CONSEGNA: Trasforma le righe di tutte le voci qui sotto in un elenco numerato, saltando quelle vuote. Lascia fuori dalla risposta le immagini.

Voci tratte da una fonte di dati:
------------------------

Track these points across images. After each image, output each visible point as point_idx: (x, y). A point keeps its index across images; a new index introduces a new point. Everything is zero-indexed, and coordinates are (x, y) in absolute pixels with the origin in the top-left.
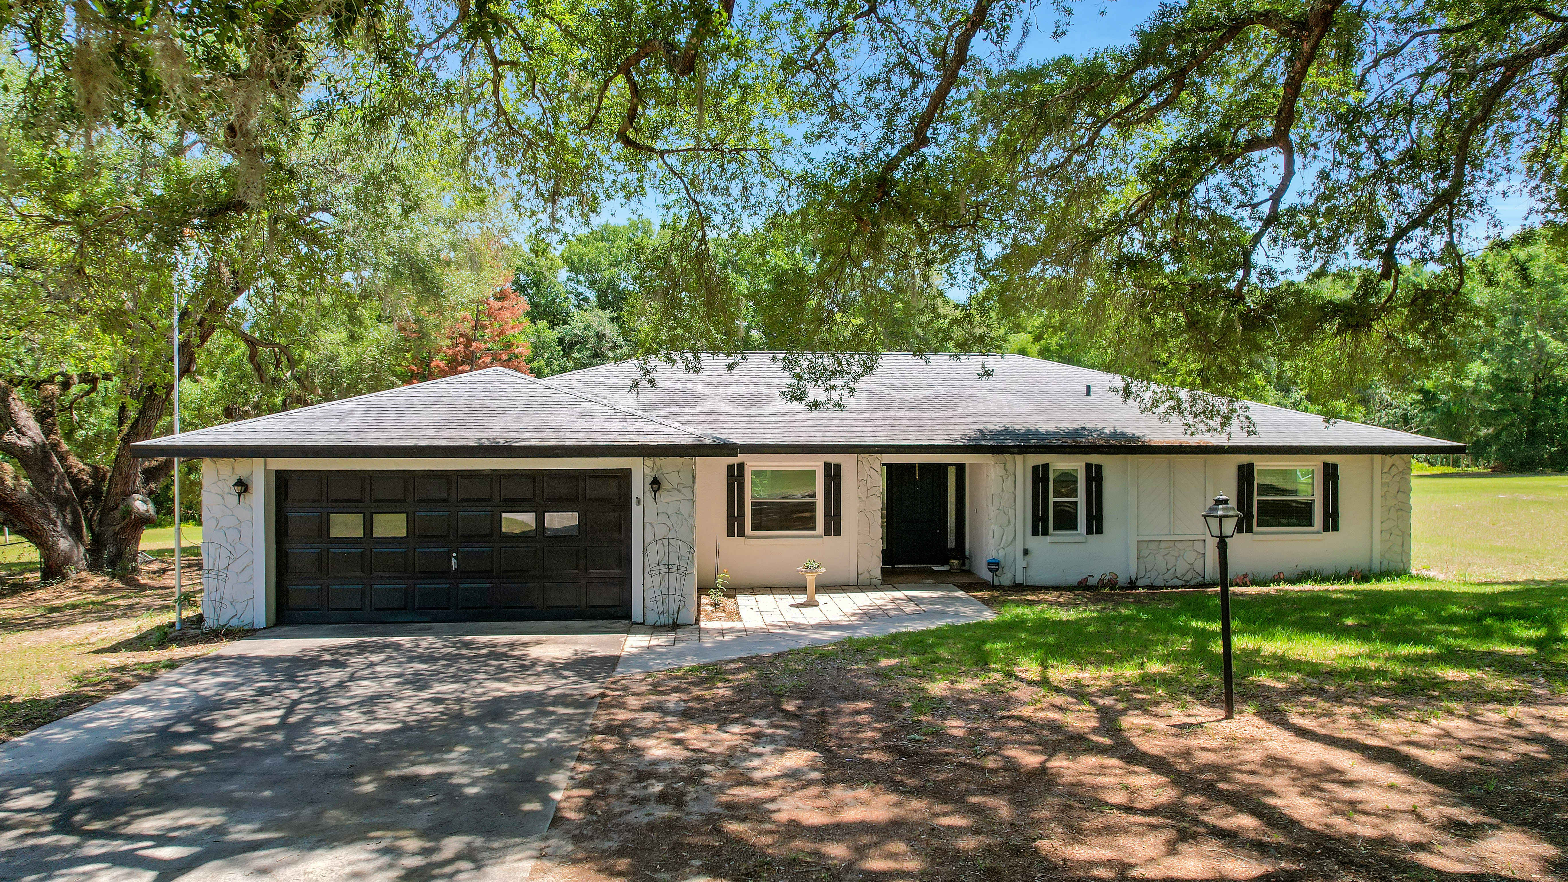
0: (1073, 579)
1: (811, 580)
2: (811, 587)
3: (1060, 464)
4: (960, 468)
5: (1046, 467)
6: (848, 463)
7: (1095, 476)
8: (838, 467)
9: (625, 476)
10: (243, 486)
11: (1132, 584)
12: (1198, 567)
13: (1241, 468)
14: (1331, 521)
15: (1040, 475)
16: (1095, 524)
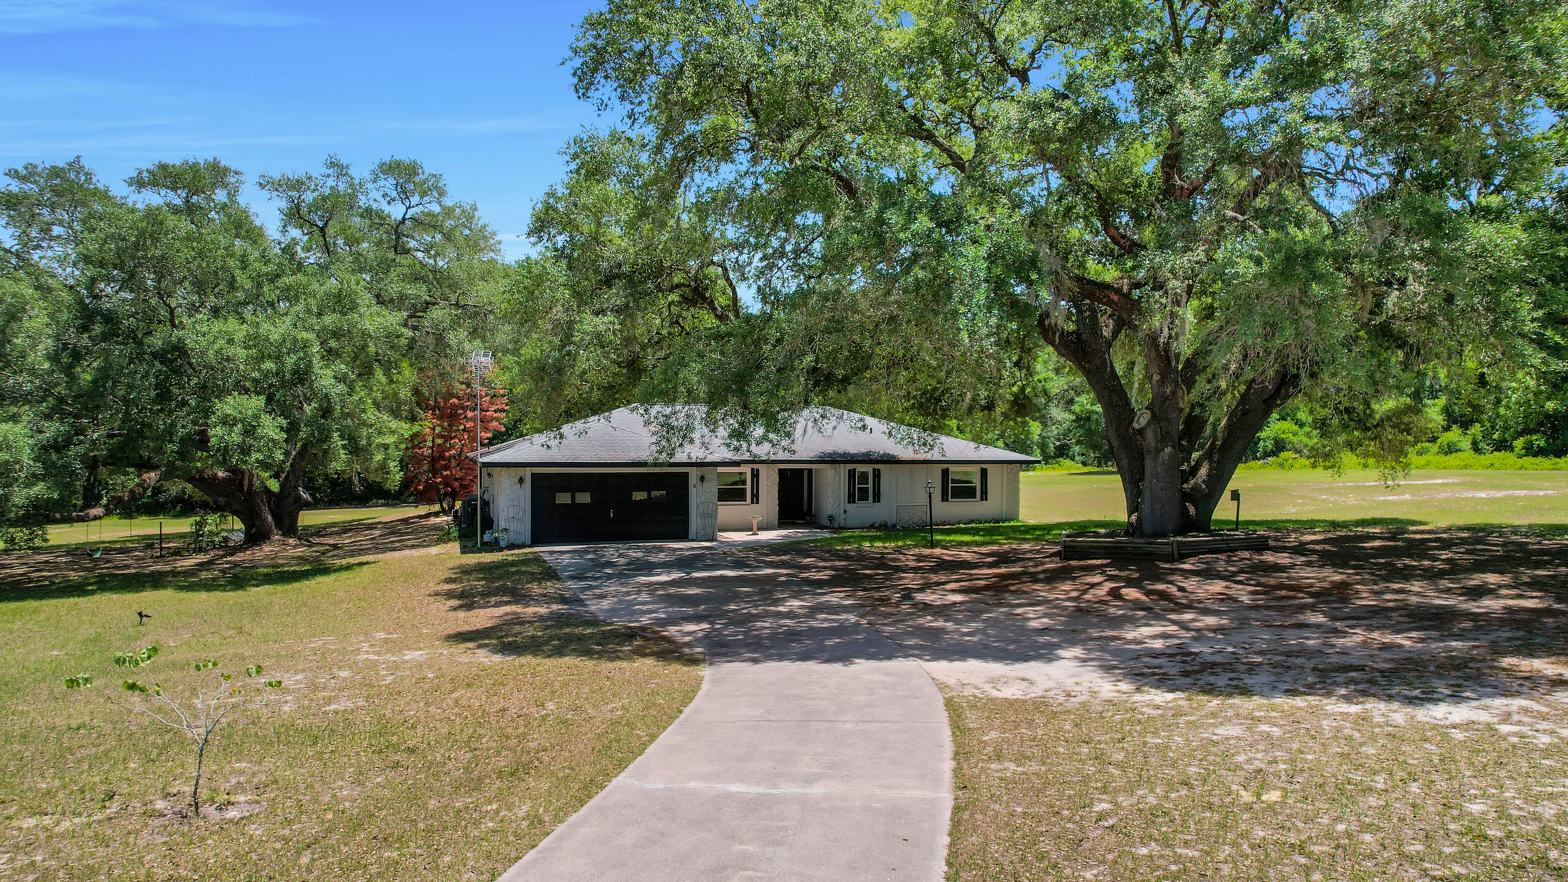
0: (868, 524)
1: (755, 523)
2: (755, 528)
3: (861, 468)
4: (810, 471)
5: (854, 470)
6: (763, 469)
7: (877, 474)
8: (758, 470)
9: (686, 475)
10: (521, 480)
11: (894, 526)
12: (924, 519)
13: (943, 470)
14: (984, 496)
15: (852, 474)
16: (877, 498)
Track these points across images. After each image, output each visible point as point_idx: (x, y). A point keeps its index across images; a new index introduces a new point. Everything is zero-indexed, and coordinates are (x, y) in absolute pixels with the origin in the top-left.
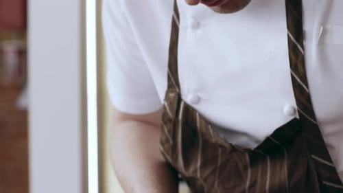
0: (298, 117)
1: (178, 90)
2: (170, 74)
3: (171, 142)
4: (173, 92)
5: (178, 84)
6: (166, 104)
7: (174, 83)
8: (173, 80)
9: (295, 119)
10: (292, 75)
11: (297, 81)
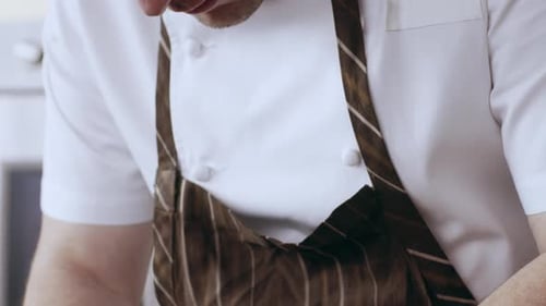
0: (371, 185)
1: (175, 164)
2: (160, 138)
3: (171, 260)
4: (167, 169)
5: (174, 153)
6: (158, 191)
7: (168, 152)
8: (165, 147)
9: (366, 187)
10: (351, 114)
11: (360, 121)
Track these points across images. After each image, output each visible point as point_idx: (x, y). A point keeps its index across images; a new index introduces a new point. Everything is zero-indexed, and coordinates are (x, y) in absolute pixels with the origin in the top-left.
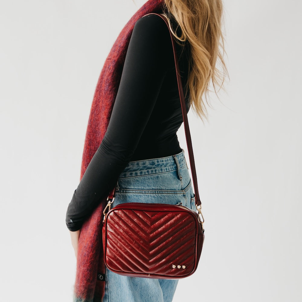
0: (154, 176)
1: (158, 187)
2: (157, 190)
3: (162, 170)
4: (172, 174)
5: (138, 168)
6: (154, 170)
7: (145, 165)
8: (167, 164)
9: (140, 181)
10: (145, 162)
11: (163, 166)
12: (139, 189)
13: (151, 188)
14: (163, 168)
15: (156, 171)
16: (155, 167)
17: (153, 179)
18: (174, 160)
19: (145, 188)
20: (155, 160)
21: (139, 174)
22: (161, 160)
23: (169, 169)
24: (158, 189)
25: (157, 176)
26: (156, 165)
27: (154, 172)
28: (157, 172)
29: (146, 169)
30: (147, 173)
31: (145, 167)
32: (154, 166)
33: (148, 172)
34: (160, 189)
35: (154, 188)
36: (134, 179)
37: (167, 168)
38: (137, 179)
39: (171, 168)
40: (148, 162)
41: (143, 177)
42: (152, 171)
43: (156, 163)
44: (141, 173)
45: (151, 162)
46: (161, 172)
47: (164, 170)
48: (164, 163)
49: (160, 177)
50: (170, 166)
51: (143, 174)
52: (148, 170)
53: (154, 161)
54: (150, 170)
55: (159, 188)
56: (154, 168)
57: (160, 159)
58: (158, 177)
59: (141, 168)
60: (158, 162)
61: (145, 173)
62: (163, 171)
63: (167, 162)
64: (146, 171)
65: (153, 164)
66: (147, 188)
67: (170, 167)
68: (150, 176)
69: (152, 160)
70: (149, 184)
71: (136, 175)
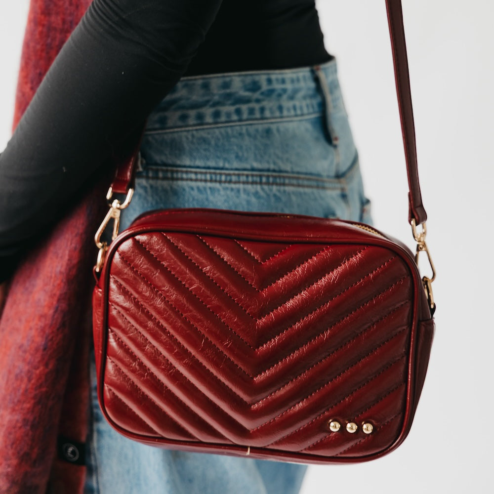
0: (256, 127)
1: (268, 162)
2: (266, 173)
3: (280, 108)
4: (309, 126)
5: (206, 98)
6: (257, 106)
7: (228, 91)
8: (296, 91)
9: (213, 142)
10: (228, 79)
11: (285, 97)
12: (209, 168)
13: (248, 167)
14: (286, 104)
15: (262, 110)
16: (261, 97)
17: (255, 138)
18: (317, 80)
19: (227, 166)
20: (261, 77)
21: (209, 119)
22: (280, 77)
23: (301, 108)
24: (268, 170)
25: (266, 126)
26: (262, 94)
27: (258, 115)
28: (267, 114)
29: (233, 104)
30: (235, 117)
31: (229, 96)
32: (257, 95)
33: (238, 112)
34: (274, 171)
35: (256, 165)
36: (193, 136)
37: (297, 103)
38: (203, 134)
39: (307, 106)
40: (237, 81)
41: (223, 130)
42: (251, 111)
43: (265, 87)
44: (217, 115)
45: (249, 80)
46: (277, 114)
47: (288, 110)
48: (289, 86)
49: (275, 131)
50: (305, 98)
51: (223, 119)
52: (237, 106)
53: (257, 78)
54: (244, 108)
55: (272, 167)
56: (258, 101)
57: (276, 75)
58: (268, 132)
59: (216, 98)
60: (269, 81)
61: (228, 115)
62: (285, 113)
63: (297, 85)
64: (232, 109)
65: (255, 87)
66: (236, 165)
67: (304, 103)
68: (244, 128)
69: (251, 75)
70: (240, 154)
71: (199, 122)
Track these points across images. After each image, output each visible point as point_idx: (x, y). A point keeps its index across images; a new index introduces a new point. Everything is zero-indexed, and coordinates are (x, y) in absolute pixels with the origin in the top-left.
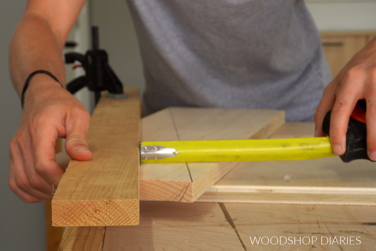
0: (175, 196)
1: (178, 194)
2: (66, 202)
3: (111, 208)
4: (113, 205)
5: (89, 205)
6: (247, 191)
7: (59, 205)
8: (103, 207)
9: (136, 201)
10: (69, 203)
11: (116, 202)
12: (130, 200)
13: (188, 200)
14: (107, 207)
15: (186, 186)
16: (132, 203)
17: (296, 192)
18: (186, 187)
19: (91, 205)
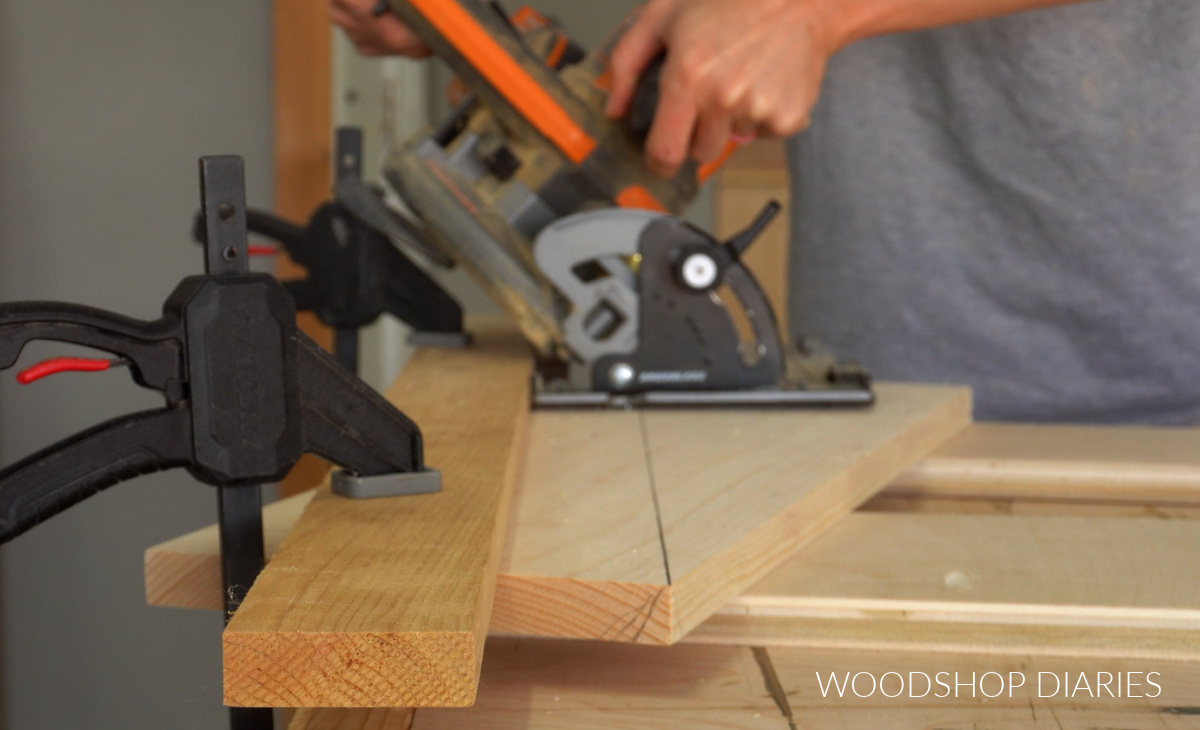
0: (619, 626)
1: (628, 619)
2: (264, 637)
3: (392, 654)
4: (400, 646)
5: (332, 647)
6: (836, 615)
7: (246, 644)
8: (371, 652)
9: (465, 636)
10: (274, 638)
11: (408, 638)
12: (448, 633)
13: (658, 637)
14: (383, 651)
15: (650, 596)
16: (454, 642)
17: (977, 619)
18: (651, 600)
19: (336, 646)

------------------------

RIQUADRO RISPOSTA:
1. Track these points across images. After each image, output each visible point as point_idx: (x, y). A point keeps its index across images; a new index introduces a new point. Everything is zero-indexed, and coordinates are (x, y) in absolute pixels with the origin in the top-left.
2. 0: (1073, 579)
3. 1: (811, 580)
4. 2: (811, 587)
5. 3: (1060, 464)
6. 4: (960, 468)
7. 5: (1046, 467)
8. 6: (848, 463)
9. 7: (1095, 476)
10. 8: (838, 467)
11. 9: (625, 476)
12. 10: (243, 486)
13. 11: (1132, 584)
14. 12: (1198, 567)
15. 13: (1241, 468)
16. 14: (1331, 521)
17. 15: (1040, 475)
18. 16: (1095, 524)
19. 0: (868, 524)
20. 1: (755, 523)
21. 2: (755, 528)
22. 3: (861, 468)
23. 4: (810, 471)
24. 5: (854, 470)
25. 6: (763, 469)
26. 7: (877, 474)
27. 8: (758, 470)
28. 9: (686, 475)
29. 10: (521, 480)
30. 11: (894, 526)
31. 12: (924, 519)
32. 13: (943, 470)
33. 14: (984, 496)
34. 15: (852, 474)
35. 16: (877, 498)
36. Track these points across images. After each image, output each visible point as point_idx: (x, y). A point keeps its index across images; a new index introduces a new point. Everything is zero-indexed, and coordinates are (x, y) in absolute pixels with the origin in the top-left.
37. 0: (298, 117)
38. 1: (178, 90)
39. 2: (170, 74)
40. 3: (171, 142)
41. 4: (173, 92)
42. 5: (178, 84)
43. 6: (166, 104)
44. 7: (174, 83)
45. 8: (173, 80)
46. 9: (295, 119)
47. 10: (292, 75)
48. 11: (297, 81)
49. 0: (371, 185)
50. 1: (175, 164)
51. 2: (160, 138)
52. 3: (171, 260)
53. 4: (167, 169)
54. 5: (174, 153)
55. 6: (158, 191)
56. 7: (168, 152)
57. 8: (165, 147)
58. 9: (366, 187)
59. 10: (351, 114)
60. 11: (360, 121)
61. Track these points across images. After each image, output each visible point as point_idx: (x, y). A point keeps its index across images; a new index introduces a new point. Everything is zero-indexed, and coordinates are (x, y) in absolute pixels with the origin in the top-left.
62. 0: (154, 176)
63. 1: (158, 187)
64. 2: (157, 190)
65. 3: (162, 170)
66. 4: (172, 174)
67. 5: (138, 168)
68. 6: (154, 170)
69. 7: (145, 165)
70. 8: (167, 164)
71. 9: (140, 181)
72. 10: (145, 162)
73. 11: (163, 166)
74. 12: (139, 189)
75. 13: (151, 188)
76. 14: (163, 168)
77. 15: (156, 171)
78. 16: (155, 167)
79. 17: (153, 179)
80. 18: (174, 160)
81. 19: (145, 188)
82. 20: (155, 160)
83. 21: (139, 174)
84. 22: (161, 160)
85. 23: (169, 169)
86. 24: (158, 189)
87. 25: (157, 176)
88. 26: (156, 165)
89. 27: (154, 172)
90. 28: (157, 172)
91. 29: (146, 169)
92. 30: (147, 173)
93. 31: (145, 167)
94. 32: (154, 166)
95. 33: (148, 172)
96. 34: (160, 189)
97. 35: (154, 188)
98. 36: (134, 179)
99. 37: (167, 168)
100. 38: (137, 179)
101. 39: (171, 168)
102. 40: (148, 162)
103. 41: (143, 177)
104. 42: (152, 171)
105. 43: (156, 163)
106. 44: (141, 173)
107. 45: (151, 162)
108. 46: (161, 172)
109. 47: (164, 170)
110. 48: (164, 163)
111. 49: (160, 177)
112. 50: (170, 166)
113. 51: (143, 174)
114. 52: (148, 170)
115. 53: (154, 161)
116. 54: (150, 170)
117. 55: (159, 188)
118. 56: (154, 168)
119. 57: (160, 159)
120. 58: (158, 177)
121. 59: (141, 168)
122. 60: (158, 162)
123. 61: (145, 173)
124. 62: (163, 171)
125. 63: (167, 162)
126. 64: (146, 171)
127. 65: (153, 164)
128. 66: (147, 188)
129. 67: (170, 167)
130. 68: (150, 176)
131. 69: (152, 160)
132. 70: (149, 184)
133. 71: (136, 175)
134. 0: (256, 127)
135. 1: (268, 162)
136. 2: (266, 173)
137. 3: (280, 108)
138. 4: (309, 126)
139. 5: (206, 98)
140. 6: (257, 106)
141. 7: (228, 91)
142. 8: (296, 91)
143. 9: (213, 142)
144. 10: (228, 79)
145. 11: (285, 97)
146. 12: (209, 168)
147. 13: (248, 167)
148. 14: (286, 104)
149. 15: (262, 110)
150. 16: (261, 97)
151. 17: (255, 138)
152. 18: (317, 80)
153. 19: (227, 166)
154. 20: (261, 77)
155. 21: (209, 119)
156. 22: (280, 77)
157. 23: (301, 108)
158. 24: (268, 170)
159. 25: (266, 126)
160. 26: (262, 94)
161. 27: (258, 115)
162. 28: (267, 114)
163. 29: (233, 104)
164. 30: (235, 117)
165. 31: (229, 96)
166. 32: (257, 95)
167. 33: (238, 112)
168. 34: (274, 171)
169. 35: (256, 165)
170. 36: (193, 136)
171. 37: (297, 103)
172. 38: (203, 134)
173. 39: (307, 106)
174. 40: (237, 81)
175. 41: (223, 130)
176. 42: (251, 111)
177. 43: (265, 87)
178. 44: (217, 115)
179. 45: (249, 80)
180. 46: (277, 114)
181. 47: (288, 110)
182. 48: (289, 86)
183. 49: (275, 131)
184. 50: (305, 98)
185. 51: (223, 119)
186. 52: (237, 106)
187. 53: (257, 78)
188. 54: (244, 108)
189. 55: (272, 167)
190. 56: (258, 101)
191. 57: (276, 75)
192. 58: (268, 132)
193. 59: (216, 98)
194. 60: (269, 81)
195. 61: (228, 115)
196. 62: (285, 113)
197. 63: (297, 85)
198. 64: (232, 109)
199. 65: (255, 87)
200. 66: (236, 165)
201. 67: (304, 103)
202. 68: (244, 128)
203. 69: (251, 75)
204. 70: (240, 154)
205. 71: (199, 122)
206. Track these points across images. After each image, output each visible point as point_idx: (x, y). A point keeps its index across images; a new index introduces a new point. Everything is zero-indexed, and coordinates are (x, y) in absolute pixels with the origin in the top-left.
207. 0: (175, 196)
208. 1: (178, 194)
209. 2: (66, 202)
210. 3: (111, 208)
211. 4: (113, 205)
212. 5: (89, 205)
213. 6: (247, 191)
214. 7: (59, 205)
215. 8: (103, 207)
216. 9: (136, 201)
217. 10: (69, 203)
218. 11: (116, 202)
219. 12: (130, 200)
220. 13: (188, 200)
221. 14: (107, 207)
222. 15: (186, 186)
223. 16: (132, 203)
224. 17: (296, 192)
225. 18: (186, 187)
226. 19: (91, 205)
227. 0: (619, 626)
228. 1: (628, 619)
229. 2: (264, 637)
230. 3: (392, 654)
231. 4: (400, 646)
232. 5: (332, 647)
233. 6: (836, 615)
234. 7: (246, 644)
235. 8: (371, 652)
236. 9: (465, 636)
237. 10: (274, 638)
238. 11: (408, 638)
239. 12: (448, 633)
240. 13: (658, 637)
241. 14: (383, 651)
242. 15: (650, 596)
243. 16: (454, 642)
244. 17: (977, 619)
245. 18: (651, 600)
246. 19: (336, 646)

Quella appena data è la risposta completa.